My students and I volunteered for a Hong Kong Flag Day.

My students and I volunteered for a Hong Kong Flag Day.

My students and I volunteered for a Hong Kong Flag Day.

Saturday is flag day.  The city of Hong Kong has developed a practical way to manage the host of worthwhile charity groups who want to solicit funds from the public. Saturday morning has been designated as flag day. Between 7:30 AM and 12:00 noon authorized groups may send volunteers onto the streets to request funds from the public for their organization’s work. The organization must be government approved by the Department of Social Services and Welfare. Every Saturday approximately ten permits are awarded. No other groups except those ten are permitted to canvas on that day. The city is divided into ten sections and each group can solicit donations in the section assigned to them. Volunteers have special collection bags with their organization’s name on it. Once you make a donation a small self-adhesive ‘flag’ or ‘tag’ is affixed to your clothing. That way fundraisers who meet you elsewhere know you have already donated and they don’t approach you.

I really like this system. You don’t constantly receive phone calls for donations. No one comes to your door to ask for money. You aren’t approached on the street for money every time you go out. I know Saturday morning is collection morning so before I leave my apartment I get money ready to slip into the bag of the first volunteer I meet. As soon as I donate I receive a ‘flag’ and no one else approaches me. It’s a sensible and organized way of doing things.

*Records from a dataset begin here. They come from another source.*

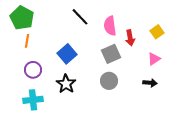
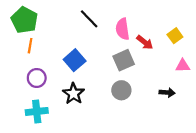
red arrow: (130, 38) -> (145, 42), turned -42
pink triangle: (154, 59) -> (183, 66), moved, turned 32

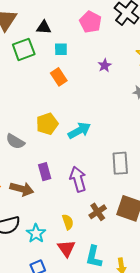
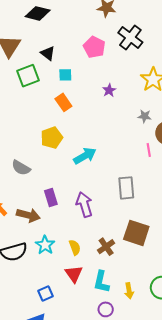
black triangle: (44, 27) -> (48, 53), turned 35
yellow pentagon: (47, 124) -> (52, 138), moved
brown cross: (98, 212) -> (106, 247), moved
cyan star: (36, 233) -> (45, 245), moved

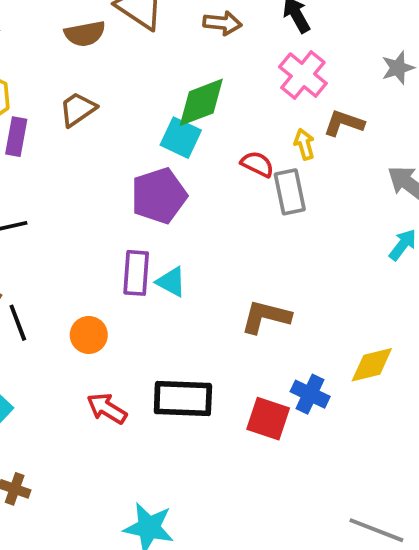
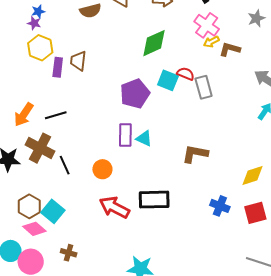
brown trapezoid: (78, 109) -> (78, 61), moved, turned -45
cyan square: (181, 138) -> (168, 80), moved
yellow arrow: (304, 144) -> (211, 42), moved, turned -98
blue cross: (310, 394) -> (220, 206), moved
red arrow: (107, 408) -> (114, 207), size x1.4
red square: (268, 419) -> (255, 213), moved, turned -30

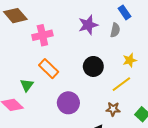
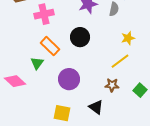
black circle: (93, 66) -> (80, 37), moved
green triangle: (27, 85) -> (37, 63), moved

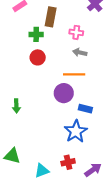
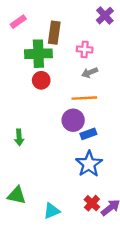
green cross: (36, 34) -> (38, 54), size x1.6
gray arrow: (80, 52) -> (90, 72), turned -32
blue rectangle: (85, 109) -> (88, 134), moved, turned -32
red cross: (68, 162) -> (92, 203), moved, turned -32

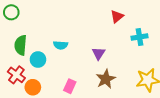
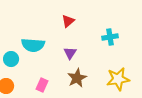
red triangle: (117, 16) -> (68, 21), moved
cyan semicircle: (61, 45) -> (33, 45), size x1.6

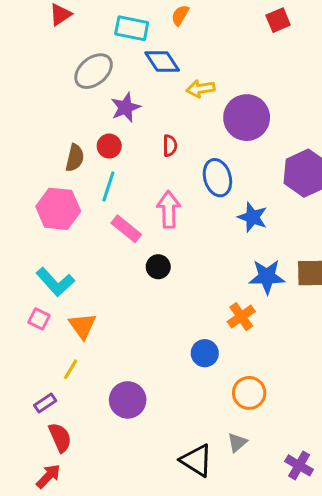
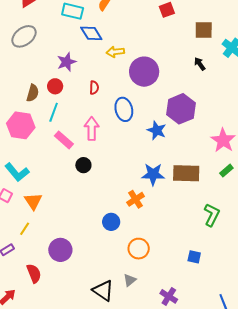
gray ellipse: (94, 71) -> (24, 36), moved
blue star: (252, 217) -> (157, 130), moved
red semicircle: (60, 438) -> (34, 273), moved

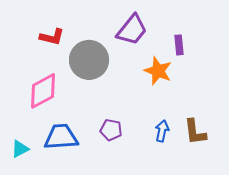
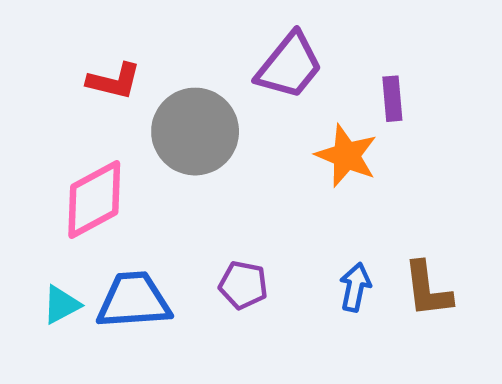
cyan triangle: (20, 149) -> (61, 305), moved

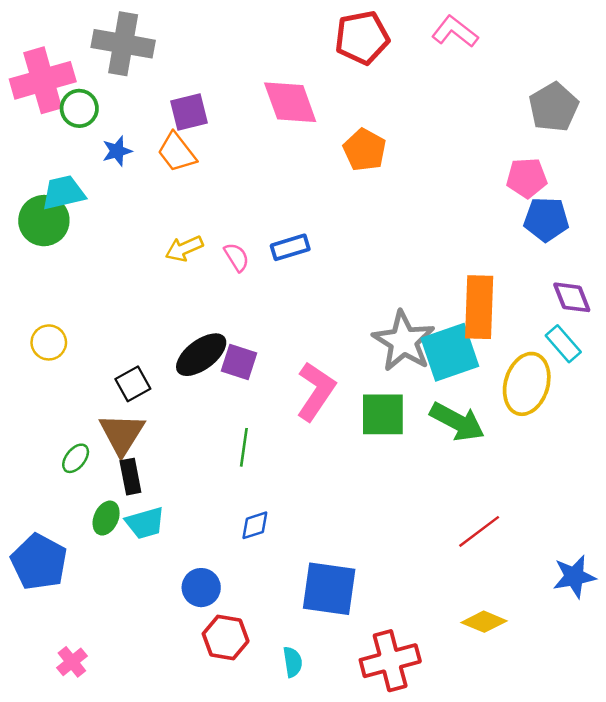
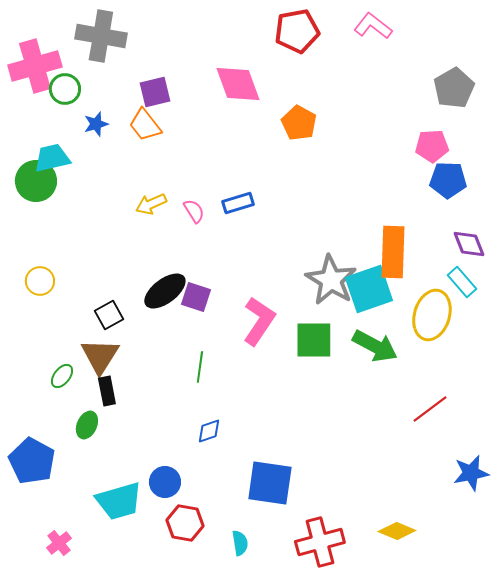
cyan trapezoid: (145, 523) -> (119, 501), moved, size x1.4
red line: (479, 531) -> (430, 409), moved
yellow diamond: (484, 622) -> (397, 531), moved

One Saturday thirty-five students at the school where I teach volunteered to be the flag day collection agents for Christian Action. This Hong Kong group does much needed work with the refugees in our city. Asylum seekers who land up in Hong Kong from troubled countries around the world face great hardships. The government refuses to recognize them so they are not eligible for welfare, health care or housing subsidies. They are not allowed to work, so are unable to support themselves while waiting for a third country to accept them. This makes even basic survival a challenge.

Christian Action helps them with food, medical services, social events, and education and with their applications for landed immigrant status in other countries.

Since 1997 when China took over Hong Kong nearly 150 mainland Chinese people enter Hong Kong every day. Unlike immigrants from other countries they are allowed to work and go to school in Hong Kong. However most of them have a very poor education and little vocational training. Christian Action helps these people too. They run day camps for the older Chinese children and babysitting cooperatives for the younger ones so their parents can work to support their families. They help school age children adjust the Hong Kong public schools and teach adults how to conduct themselves at job interviews. Christian Action also runs several orphanages in mainland China.

My students are aware of the work of Christian Action since its director is a member of our school board. She requested some of our students help with collecting money and handing out flags on September 1st.  Thirty-five of our young people agreed to get up early one Saturday morning to help. They needed a teacher to supervise so I volunteered.

The kids were cheerful and polite and represented our school well. The public as always was generous and our bags were heavy with money when we turned them in at noon.

Hong Kong has developed an organized and positive way to do fund raising for charity. Maybe other cities will follow Hong Kong’s example in the future and begin to organize flag days of their own.